International Business Machines Corp. (IBM) and The University of Tokyo have reportedly begun operations of the first commercial quantum computer in Japan, ushering the country into a highly competitive domain that is dominated by China and the US.
According to reports, the next-gen system, was developed by US technology giant, IBM, with the University of Tokyo possessing exclusive access rights to utilize it. The system was set-up in the Kawasaki Business Incubation Center, based southwest of Tokyo in the Kanagawa Prefecture.
The computer is available for co-operative study through an industry-academic consortium that was formed in 2020 and includes corporations like Sony Group Corp, Mitsubishi Chemical Holdings Corp., and Toyota Motor Corp. as its members. It will perform researches on the practical uses of quantum computing and foster human resources.
Japan's Quantum Computer System is the second of its kind that IBM has developed outside the US, after it deployed the first one in Germany.

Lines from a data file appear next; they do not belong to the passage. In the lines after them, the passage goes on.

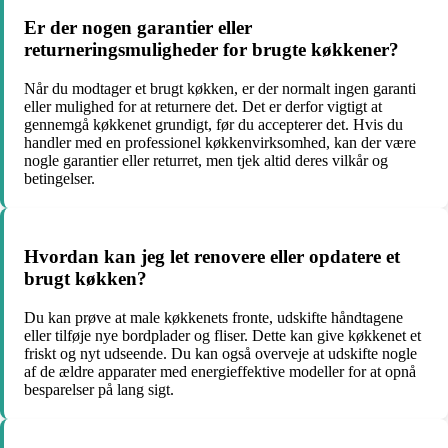
Er der nogen garantier eller
returneringsmuligheder for brugte køkkener?
Når du modtager et brugt køkken, er der normalt ingen garanti
eller mulighed for at returnere det. Det er derfor vigtigt at
gennemgå køkkenet grundigt, før du accepterer det. Hvis du
handler med en professionel køkkenvirksomhed, kan der være
nogle garantier eller returret, men tjek altid deres vilkår og
betingelser.
Hvordan kan jeg let renovere eller opdatere et
brugt køkken?
Du kan prøve at male køkkenets fronte, udskifte håndtagene
eller tilføje nye bordplader og fliser. Dette kan give køkkenet et
friskt og nyt udseende. Du kan også overveje at udskifte nogle
af de ældre apparater med energieffektive modeller for at opnå
besparelser på lang sigt.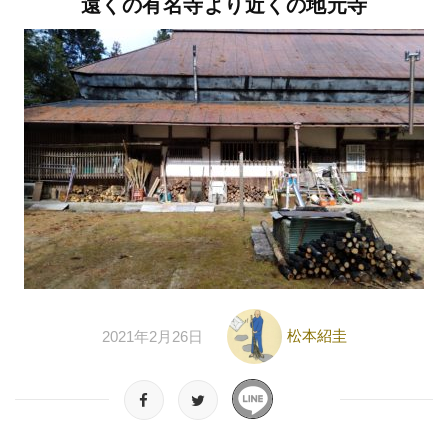
遠くの有名寺より近くの地元寺
松本紹圭
2021年2月26日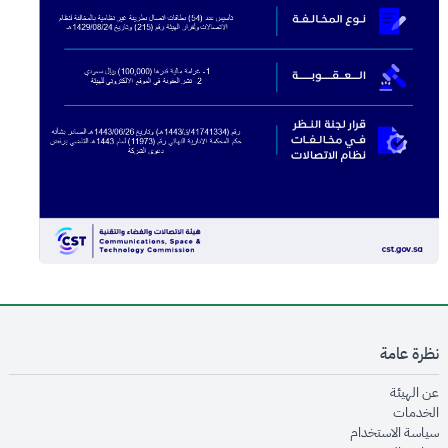
نظرة عامة
opens in new window
عن الهيئة
opens in new window
الخدمات
opens in new window
سياسة الاستخدام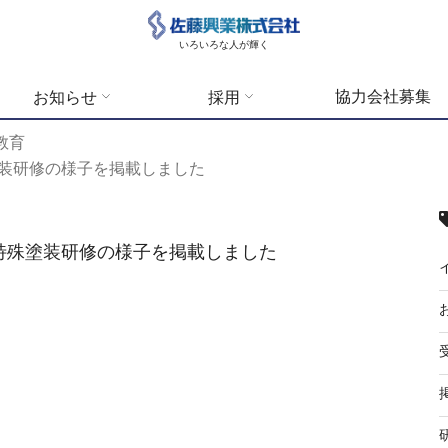
いろいろな人が輝く
協力会社募集
お知らせ
採用
教育
殊塗装研修の様子を掲載しました
れた特殊塗装研修の様子を掲載しました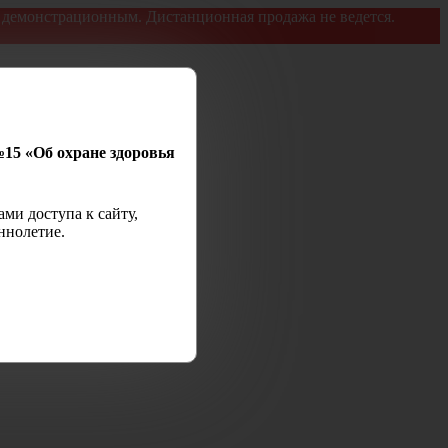
я демонстрационным. Дистанционная продажа не ведется.
№15 «Об охране здоровья
ми доступа к сайту,
ннолетие.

Last week, during a ceremony that marked the commencement of the computer's operations, the President of the University of Tokyo, Teruo Fujii, stated that areas where quantum computers are being used in practical applications are rapidly growing. Fujii added that he wants to share accomplishments with the rest of the world.
Quantum computers employ quanta, such as light particles, which have properties of both particles and waves. It is also capable to compute scores of combinations in a single go, rather than ordinary computers, which do it one at a time.
Its capacity to solve difficult problems quicker than supercomputers is projected to be utilized in the development of novel medications and materials, creation of financial models, optimization of logistics, as well as cryptography, which has become vital for the internet and digital currency.
According to Hideyuki Mase, senior researcher at the Japan Research Institute, the establishment of a quantum computer base in Japan is highly crucial because it will help create individuals who will be proficient at actually running it.
Mase emphasized that numerous technical difficulties remain for full-fledged quantum computer functioning and that the competition to build them is growing internationally, led by the United States and China.